Records supplied START

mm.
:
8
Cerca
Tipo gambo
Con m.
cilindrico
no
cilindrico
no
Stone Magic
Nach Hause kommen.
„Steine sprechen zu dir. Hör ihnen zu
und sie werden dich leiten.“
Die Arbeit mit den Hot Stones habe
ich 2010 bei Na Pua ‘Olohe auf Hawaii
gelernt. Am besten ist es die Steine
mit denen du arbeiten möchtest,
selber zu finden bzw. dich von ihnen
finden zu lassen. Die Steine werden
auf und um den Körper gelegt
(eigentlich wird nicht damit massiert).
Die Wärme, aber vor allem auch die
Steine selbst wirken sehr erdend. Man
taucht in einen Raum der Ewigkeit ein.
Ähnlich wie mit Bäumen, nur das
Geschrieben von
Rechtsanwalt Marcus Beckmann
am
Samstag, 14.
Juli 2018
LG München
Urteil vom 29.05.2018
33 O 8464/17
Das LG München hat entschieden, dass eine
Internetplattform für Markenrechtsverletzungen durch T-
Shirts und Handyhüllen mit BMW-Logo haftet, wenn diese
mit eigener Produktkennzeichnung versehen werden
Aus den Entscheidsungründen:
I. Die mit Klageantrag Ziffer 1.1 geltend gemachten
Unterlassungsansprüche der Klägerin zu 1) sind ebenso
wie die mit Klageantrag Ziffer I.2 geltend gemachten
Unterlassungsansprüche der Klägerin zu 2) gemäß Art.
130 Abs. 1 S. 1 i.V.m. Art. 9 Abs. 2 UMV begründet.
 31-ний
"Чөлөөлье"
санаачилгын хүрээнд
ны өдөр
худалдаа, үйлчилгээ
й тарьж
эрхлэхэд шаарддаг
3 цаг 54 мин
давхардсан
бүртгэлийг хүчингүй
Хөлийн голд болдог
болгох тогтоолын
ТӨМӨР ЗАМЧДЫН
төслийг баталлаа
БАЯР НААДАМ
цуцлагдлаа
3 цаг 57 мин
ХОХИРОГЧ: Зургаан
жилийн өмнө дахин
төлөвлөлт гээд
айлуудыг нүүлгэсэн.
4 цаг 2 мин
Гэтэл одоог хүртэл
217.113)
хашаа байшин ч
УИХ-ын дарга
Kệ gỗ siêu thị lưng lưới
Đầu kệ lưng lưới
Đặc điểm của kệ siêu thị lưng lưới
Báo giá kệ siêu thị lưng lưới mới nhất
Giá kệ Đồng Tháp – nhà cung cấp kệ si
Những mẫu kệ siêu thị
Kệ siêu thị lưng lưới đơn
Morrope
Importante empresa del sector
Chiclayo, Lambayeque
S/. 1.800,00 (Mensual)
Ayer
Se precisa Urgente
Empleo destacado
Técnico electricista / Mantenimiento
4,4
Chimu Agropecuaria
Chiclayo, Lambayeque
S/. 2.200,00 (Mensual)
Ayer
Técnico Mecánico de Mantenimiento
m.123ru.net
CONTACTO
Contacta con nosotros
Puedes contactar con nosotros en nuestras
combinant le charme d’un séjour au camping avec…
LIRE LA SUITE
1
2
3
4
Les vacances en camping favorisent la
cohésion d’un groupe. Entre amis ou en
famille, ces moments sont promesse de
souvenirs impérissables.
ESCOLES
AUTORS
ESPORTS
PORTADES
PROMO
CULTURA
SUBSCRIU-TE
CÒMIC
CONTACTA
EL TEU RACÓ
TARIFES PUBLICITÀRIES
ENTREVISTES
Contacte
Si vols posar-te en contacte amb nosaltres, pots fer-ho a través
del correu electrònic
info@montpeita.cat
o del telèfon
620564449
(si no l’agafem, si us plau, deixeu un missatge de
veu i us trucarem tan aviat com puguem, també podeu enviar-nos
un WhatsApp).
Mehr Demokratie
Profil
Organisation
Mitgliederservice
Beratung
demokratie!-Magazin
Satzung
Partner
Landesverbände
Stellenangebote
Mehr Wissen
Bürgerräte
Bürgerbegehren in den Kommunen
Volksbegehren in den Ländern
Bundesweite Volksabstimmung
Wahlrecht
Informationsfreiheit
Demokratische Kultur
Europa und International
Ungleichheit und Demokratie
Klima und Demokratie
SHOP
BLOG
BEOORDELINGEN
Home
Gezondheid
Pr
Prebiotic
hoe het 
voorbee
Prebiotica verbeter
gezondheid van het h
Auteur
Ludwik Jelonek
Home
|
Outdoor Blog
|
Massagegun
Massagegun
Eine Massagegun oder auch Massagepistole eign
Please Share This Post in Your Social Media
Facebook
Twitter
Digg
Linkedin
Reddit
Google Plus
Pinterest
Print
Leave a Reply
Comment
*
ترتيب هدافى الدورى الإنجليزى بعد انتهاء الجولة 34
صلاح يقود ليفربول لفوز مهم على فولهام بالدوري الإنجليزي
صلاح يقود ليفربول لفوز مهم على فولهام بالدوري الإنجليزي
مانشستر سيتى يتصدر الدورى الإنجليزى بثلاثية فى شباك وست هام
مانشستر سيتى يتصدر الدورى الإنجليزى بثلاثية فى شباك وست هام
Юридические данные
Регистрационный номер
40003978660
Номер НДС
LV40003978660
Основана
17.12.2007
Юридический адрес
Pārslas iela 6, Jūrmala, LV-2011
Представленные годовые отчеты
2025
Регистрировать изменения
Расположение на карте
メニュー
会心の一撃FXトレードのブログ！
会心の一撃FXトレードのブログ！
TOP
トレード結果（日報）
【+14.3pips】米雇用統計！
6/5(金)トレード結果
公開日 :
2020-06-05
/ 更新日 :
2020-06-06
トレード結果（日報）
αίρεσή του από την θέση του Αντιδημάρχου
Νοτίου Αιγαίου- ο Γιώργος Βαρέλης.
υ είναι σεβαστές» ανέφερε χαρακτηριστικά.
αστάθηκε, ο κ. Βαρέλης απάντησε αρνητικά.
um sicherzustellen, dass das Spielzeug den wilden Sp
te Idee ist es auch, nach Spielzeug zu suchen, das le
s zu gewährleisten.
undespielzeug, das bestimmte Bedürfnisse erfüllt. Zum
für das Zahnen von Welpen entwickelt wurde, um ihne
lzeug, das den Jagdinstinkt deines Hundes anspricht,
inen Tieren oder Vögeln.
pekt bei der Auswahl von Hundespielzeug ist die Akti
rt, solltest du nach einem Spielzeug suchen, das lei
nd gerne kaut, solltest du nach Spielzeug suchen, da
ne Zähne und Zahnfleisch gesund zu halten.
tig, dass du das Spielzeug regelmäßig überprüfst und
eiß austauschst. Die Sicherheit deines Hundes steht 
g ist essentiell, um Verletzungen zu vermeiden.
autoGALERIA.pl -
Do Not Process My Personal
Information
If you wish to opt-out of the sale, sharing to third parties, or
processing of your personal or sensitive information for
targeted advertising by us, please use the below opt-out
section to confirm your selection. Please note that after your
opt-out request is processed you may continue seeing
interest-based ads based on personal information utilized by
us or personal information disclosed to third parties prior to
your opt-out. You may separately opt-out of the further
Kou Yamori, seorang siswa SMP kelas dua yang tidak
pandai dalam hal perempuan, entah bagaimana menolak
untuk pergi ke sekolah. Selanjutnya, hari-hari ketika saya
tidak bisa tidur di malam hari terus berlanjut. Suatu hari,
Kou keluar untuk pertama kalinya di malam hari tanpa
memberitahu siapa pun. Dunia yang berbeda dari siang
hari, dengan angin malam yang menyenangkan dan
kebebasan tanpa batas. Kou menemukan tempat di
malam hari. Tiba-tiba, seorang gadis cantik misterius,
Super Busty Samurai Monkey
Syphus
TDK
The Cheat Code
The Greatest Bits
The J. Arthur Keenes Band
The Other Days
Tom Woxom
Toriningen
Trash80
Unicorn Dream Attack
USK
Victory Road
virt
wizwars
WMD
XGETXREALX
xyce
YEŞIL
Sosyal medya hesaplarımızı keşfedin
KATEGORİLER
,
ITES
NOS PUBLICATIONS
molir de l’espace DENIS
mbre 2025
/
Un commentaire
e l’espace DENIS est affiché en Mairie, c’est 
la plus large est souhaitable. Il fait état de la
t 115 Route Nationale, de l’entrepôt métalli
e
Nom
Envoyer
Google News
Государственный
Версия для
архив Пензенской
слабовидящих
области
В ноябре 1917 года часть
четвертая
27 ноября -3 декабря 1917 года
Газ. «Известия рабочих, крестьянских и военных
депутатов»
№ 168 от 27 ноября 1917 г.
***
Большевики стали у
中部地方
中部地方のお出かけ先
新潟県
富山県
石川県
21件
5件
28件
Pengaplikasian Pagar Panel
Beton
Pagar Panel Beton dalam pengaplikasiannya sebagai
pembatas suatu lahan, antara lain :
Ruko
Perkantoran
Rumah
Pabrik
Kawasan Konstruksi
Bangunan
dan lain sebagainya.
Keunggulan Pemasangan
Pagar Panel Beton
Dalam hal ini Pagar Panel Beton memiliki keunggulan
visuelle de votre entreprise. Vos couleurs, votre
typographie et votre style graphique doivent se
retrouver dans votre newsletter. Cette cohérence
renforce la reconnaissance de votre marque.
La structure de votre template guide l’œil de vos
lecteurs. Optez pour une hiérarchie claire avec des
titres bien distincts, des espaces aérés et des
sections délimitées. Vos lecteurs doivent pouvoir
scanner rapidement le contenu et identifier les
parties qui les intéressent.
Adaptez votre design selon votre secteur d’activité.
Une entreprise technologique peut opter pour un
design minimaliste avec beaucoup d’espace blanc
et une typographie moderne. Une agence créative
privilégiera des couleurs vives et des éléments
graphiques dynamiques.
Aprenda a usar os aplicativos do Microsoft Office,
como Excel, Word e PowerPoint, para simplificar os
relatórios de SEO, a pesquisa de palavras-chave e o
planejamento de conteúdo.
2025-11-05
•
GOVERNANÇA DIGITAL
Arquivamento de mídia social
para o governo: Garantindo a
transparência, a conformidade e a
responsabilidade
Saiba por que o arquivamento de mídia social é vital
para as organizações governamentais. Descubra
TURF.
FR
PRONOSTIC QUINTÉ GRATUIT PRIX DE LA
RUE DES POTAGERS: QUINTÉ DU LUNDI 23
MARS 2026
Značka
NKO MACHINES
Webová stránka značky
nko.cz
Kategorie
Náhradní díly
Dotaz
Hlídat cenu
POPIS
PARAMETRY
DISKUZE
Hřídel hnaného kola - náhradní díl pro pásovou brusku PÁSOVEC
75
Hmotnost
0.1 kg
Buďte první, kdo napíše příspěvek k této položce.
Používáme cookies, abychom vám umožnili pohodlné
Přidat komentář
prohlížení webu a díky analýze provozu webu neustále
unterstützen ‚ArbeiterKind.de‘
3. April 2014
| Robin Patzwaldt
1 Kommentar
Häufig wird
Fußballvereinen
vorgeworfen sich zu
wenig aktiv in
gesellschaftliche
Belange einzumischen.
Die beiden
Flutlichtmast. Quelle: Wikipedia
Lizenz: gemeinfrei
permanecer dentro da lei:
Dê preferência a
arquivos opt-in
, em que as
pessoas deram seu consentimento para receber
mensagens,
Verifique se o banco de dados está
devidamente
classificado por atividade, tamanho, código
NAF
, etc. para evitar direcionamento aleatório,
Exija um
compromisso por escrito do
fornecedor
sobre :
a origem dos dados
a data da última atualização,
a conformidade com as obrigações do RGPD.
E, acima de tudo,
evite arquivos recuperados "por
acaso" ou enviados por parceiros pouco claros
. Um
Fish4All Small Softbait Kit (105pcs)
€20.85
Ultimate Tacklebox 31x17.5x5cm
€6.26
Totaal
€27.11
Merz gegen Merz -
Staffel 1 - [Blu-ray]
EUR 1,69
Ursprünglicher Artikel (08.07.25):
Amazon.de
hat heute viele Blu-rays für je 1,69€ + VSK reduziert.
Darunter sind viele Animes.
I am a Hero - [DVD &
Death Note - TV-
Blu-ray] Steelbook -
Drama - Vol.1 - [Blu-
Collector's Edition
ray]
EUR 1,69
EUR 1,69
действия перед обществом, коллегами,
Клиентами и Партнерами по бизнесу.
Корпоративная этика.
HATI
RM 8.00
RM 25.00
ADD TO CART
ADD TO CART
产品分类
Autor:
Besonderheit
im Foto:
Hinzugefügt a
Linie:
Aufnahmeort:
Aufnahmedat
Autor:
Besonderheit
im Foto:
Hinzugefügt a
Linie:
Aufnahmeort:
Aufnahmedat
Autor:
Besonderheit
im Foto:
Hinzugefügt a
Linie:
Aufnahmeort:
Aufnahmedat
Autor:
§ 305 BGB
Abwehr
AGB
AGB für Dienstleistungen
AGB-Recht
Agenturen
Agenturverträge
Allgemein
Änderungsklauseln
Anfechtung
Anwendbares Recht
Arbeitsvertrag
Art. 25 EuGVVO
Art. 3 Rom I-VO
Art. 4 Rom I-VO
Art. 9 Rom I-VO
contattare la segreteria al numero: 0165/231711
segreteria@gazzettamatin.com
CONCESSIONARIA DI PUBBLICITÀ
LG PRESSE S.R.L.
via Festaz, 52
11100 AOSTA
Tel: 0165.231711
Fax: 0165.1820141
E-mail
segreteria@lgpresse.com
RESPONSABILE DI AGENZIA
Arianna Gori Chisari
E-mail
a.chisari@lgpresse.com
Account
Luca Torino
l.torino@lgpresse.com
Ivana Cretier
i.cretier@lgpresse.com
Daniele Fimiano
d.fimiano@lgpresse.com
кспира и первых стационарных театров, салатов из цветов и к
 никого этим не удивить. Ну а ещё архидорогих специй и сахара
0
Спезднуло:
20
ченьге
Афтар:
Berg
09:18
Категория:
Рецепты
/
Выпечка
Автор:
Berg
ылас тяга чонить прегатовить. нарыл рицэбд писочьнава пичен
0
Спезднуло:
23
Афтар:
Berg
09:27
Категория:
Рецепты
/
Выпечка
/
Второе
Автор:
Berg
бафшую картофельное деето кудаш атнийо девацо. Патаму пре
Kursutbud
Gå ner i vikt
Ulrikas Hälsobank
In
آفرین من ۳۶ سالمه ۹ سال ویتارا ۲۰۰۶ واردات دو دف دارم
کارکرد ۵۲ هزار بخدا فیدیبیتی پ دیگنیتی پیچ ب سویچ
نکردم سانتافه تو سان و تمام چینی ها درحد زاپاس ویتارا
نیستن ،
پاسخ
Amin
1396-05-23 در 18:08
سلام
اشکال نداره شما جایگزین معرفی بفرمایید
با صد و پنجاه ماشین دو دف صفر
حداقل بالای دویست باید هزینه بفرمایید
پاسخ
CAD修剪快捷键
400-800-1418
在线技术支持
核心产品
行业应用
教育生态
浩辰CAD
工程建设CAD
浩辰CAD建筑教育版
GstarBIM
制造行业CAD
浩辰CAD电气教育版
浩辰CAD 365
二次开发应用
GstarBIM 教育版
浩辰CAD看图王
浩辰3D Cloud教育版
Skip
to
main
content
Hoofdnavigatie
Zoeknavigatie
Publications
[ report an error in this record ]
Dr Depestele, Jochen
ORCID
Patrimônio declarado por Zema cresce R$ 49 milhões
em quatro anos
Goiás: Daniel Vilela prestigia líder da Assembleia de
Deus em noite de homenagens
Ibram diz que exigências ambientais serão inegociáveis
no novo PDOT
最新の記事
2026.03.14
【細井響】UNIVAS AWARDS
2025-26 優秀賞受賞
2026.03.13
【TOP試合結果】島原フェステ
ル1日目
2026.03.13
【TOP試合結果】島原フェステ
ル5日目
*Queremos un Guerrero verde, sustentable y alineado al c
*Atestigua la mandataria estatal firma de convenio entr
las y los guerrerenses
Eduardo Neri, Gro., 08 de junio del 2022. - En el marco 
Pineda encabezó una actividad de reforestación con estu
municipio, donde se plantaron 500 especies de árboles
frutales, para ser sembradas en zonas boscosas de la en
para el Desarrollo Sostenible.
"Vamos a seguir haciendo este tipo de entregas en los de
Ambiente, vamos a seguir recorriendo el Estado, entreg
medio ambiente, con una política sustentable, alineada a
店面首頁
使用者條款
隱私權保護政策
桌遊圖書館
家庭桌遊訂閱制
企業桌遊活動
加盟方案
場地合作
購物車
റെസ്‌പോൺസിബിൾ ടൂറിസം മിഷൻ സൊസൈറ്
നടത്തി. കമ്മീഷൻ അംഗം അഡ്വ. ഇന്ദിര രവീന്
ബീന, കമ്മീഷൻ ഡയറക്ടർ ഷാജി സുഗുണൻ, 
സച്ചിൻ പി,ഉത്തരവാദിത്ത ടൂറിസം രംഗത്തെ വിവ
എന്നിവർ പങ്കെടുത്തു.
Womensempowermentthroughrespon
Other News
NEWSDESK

Records supplied END

What you will do |
Show each line of the data that contains the string "finden".

Result of the task |
selber zu finden bzw. dich von ihnen
finden zu lassen. Die Steine werden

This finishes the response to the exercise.